What you have to do | Count the lines in the entries below that contain the string "numbers", matching case exactly. Reply with only the number.

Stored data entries
◇ ◇ ◇ ◇

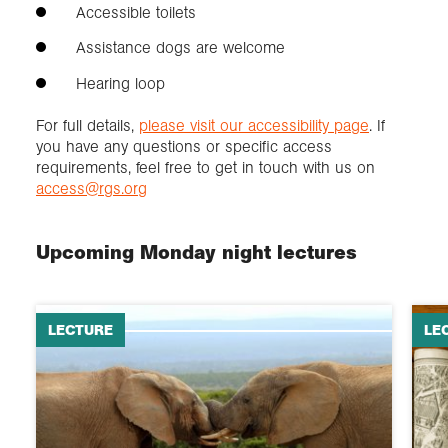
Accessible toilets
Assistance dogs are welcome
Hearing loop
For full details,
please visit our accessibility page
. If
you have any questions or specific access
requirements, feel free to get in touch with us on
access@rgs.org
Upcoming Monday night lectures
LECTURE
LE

◇ ◇ ◇ ◇

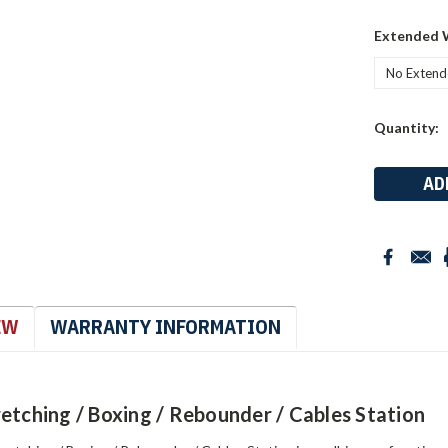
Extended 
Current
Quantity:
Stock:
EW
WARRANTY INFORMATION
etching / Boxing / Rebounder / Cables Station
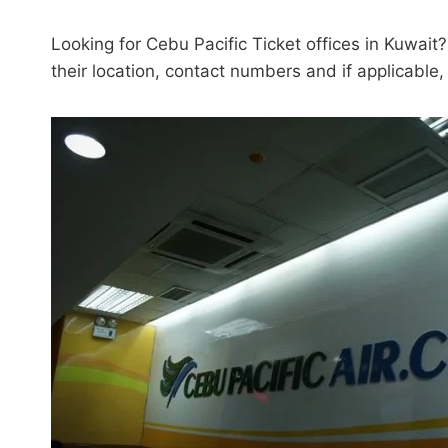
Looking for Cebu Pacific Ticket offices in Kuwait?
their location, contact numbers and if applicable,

◇ ◇ ◇ ◇

Response below | 1